Set out every line of the items below as a numbered list, skipping any blank lines.
═════ DATA FOR THE TASK
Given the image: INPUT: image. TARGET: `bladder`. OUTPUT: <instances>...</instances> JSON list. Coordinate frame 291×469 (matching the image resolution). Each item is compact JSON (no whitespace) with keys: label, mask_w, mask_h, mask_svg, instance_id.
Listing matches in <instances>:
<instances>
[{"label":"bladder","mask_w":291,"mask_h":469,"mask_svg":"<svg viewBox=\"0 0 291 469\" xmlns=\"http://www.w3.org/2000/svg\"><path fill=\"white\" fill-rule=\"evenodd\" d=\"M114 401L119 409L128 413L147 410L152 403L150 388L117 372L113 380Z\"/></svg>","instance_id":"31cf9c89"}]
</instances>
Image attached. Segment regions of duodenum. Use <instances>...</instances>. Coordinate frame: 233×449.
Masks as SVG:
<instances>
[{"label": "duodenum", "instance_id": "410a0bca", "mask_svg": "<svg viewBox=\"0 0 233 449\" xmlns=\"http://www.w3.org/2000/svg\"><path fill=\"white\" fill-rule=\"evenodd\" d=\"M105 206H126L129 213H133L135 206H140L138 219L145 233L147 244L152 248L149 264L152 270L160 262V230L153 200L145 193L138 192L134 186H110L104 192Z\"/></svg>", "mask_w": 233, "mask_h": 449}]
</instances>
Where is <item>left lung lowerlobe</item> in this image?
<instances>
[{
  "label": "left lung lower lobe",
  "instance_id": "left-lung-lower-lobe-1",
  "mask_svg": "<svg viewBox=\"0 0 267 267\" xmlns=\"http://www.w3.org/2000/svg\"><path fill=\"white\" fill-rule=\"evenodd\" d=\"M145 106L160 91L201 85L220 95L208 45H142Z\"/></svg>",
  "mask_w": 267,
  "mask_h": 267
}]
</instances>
══════════
COMPLETE OUTPUT:
1. Given the image: INPUT: image. TARGET: `bladder`. OUTPUT: <instances>...</instances> JSON list. Coordinate frame 291×469 (matching the image resolution). Each item is compact JSON (no whitespace) with keys: label, mask_w, mask_h, mask_svg, instance_id.
2. Listing matches in <instances>:
3. <instances>
4. [{"label":"bladder","mask_w":291,"mask_h":469,"mask_svg":"<svg viewBox=\"0 0 291 469\" xmlns=\"http://www.w3.org/2000/svg\"><path fill=\"white\" fill-rule=\"evenodd\" d=\"M114 401L119 409L128 413L147 410L152 403L150 388L117 372L113 380Z\"/></svg>","instance_id":"31cf9c89"}]
5. </instances>
6. Image attached. Segment regions of duodenum. Use <instances>...</instances>. Coordinate frame: 233×449.
7. Masks as SVG:
8. <instances>
9. [{"label": "duodenum", "instance_id": "410a0bca", "mask_svg": "<svg viewBox=\"0 0 233 449\" xmlns=\"http://www.w3.org/2000/svg\"><path fill=\"white\" fill-rule=\"evenodd\" d=\"M105 206H126L129 213H133L135 206H140L138 219L145 233L147 244L152 248L149 264L152 270L160 262V230L153 200L145 193L138 192L134 186H110L104 192Z\"/></svg>", "mask_w": 233, "mask_h": 449}]
10. </instances>
11. Where is <item>left lung lowerlobe</item> in this image?
12. <instances>
13. [{
14.   "label": "left lung lower lobe",
15.   "instance_id": "left-lung-lower-lobe-1",
16.   "mask_svg": "<svg viewBox=\"0 0 267 267\" xmlns=\"http://www.w3.org/2000/svg\"><path fill=\"white\" fill-rule=\"evenodd\" d=\"M145 106L160 91L201 85L220 95L208 45H142Z\"/></svg>",
17.   "mask_w": 267,
18.   "mask_h": 267
19. }]
20. </instances>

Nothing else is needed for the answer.